The office of Rep. Elijah Cummings (D-MD) announced early Thursday morning that the congressman has died due to complications concerning “longstanding health challenges.”
Cummings, who served as the chairman of the prestigious U.S. House Committee on Oversight and Reform, represented Maryland’s 7th Congressional District for more than two decades. He was elected to his seat 12 times by overwhelming majorities, never receiving less than two-thirds of the vote.
“Congressman Cummings was an honorable man who proudly served his district and the nation with dignity, integrity, compassion and humility,” Maya Rockeymoore Cummings, the congressman’s widow, wrote in a statement. “He worked until his last breath because he believed our democracy was the highest and best expression of our collective humanity and that our nation’s diversity was our promise, not our problem. It’s been an honor to walk by his side on this incredible journey. I loved him deeply and will miss him dearly.”
The 68-year-old congressman had recently undergone an undisclosed medical procedure but had not returned to Congress following the recess as anticipated.
According to The Baltimore Sun, Cummings skipped more roll call votes earlier this week, when recess concluded, and he has not participated in a roll call vote since September 11. Neither his office, nor Democratic leadership, would comment on his condition or expected return.
— Anne Kramer WBAL (@AnneKramerWBAL) October 17, 2019
Cummings was born in 1951 to a family of sharecroppers and Baptist preachers. He attended Baltimore City College high school, followed by Howard University, where he was elected student government president.
The Maryland lawmaker notably was inspired to become an attorney after watching the television series “Perry Mason” as a child.
“Many young men in my neighborhood were going to reform school,” he told the East Texas Review. “Though I didn’t completely know what reform school was, I knew that Perry Mason won a lot of cases. I also thought that these young men probably needed lawyers.”
Cummings received his J.D. from University of Maryland School of Law in 1976 and was admitted to the Maryland Bar later that year. He subsequently practiced law for nearly two decades before he was elected to the U.S. House of Representatives.

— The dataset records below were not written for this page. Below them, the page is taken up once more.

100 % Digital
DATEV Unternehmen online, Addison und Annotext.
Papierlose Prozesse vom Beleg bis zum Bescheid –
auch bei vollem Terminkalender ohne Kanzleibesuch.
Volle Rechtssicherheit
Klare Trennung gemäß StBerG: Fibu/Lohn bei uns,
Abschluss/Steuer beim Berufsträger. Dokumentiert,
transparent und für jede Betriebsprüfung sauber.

During the same time period, Cummings served in the Maryland General Assembly. While in the state legislature, he was not only Chairman of the Legislative Black Caucus, but also served as the Speaker Pro Tempore — he was the first African American to serve in that role in Maryland’s history. Cummings has since served on a number of state and local boards in and around Baltimore.

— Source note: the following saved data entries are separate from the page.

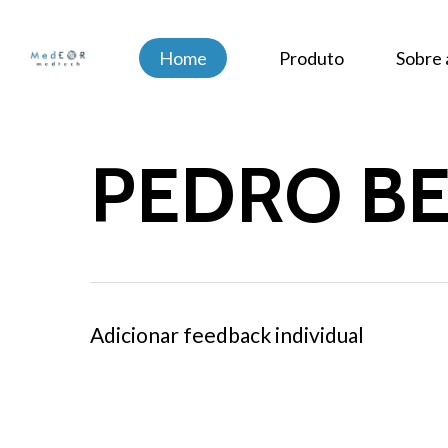
Skip
to
Home
Produto
Sobre
main
content
PEDRO BE
Adicionar feedback individual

Cummings won his U.S. Congressional seat in 1996, but gained national attention in 2015 after he was selected to serve on the House’s Select Committee on Benghazi. The committee was tasked with investigating the events that occurred in Benghazi, Libya, that killed four Americans, including U.S. Ambassador Christopher Stevens. As the committee’s ranking member, Cummings became then-Secretary of State Hillary Clinton’s chief defender.
He was “the quintessential speaking-truth-to-power representative,” Herbert Smith, a political science professor at McDaniel College told The Washington Post. “Cummings has never shied from a very forceful give-and-take.”
“Our heartfelt prayers go out to the family of Rep. Cummings, who generously shared his God-given gifts and talents [with] the people of his beloved city, state and nation for so many years,” the Baltimore Archdiocese said in a statement. “We give thanks for his dedicated service and pray for the repose of his soul.”
Cummings passed away at Johns Hopkins Hospital in his hometown of Baltimore, Maryland.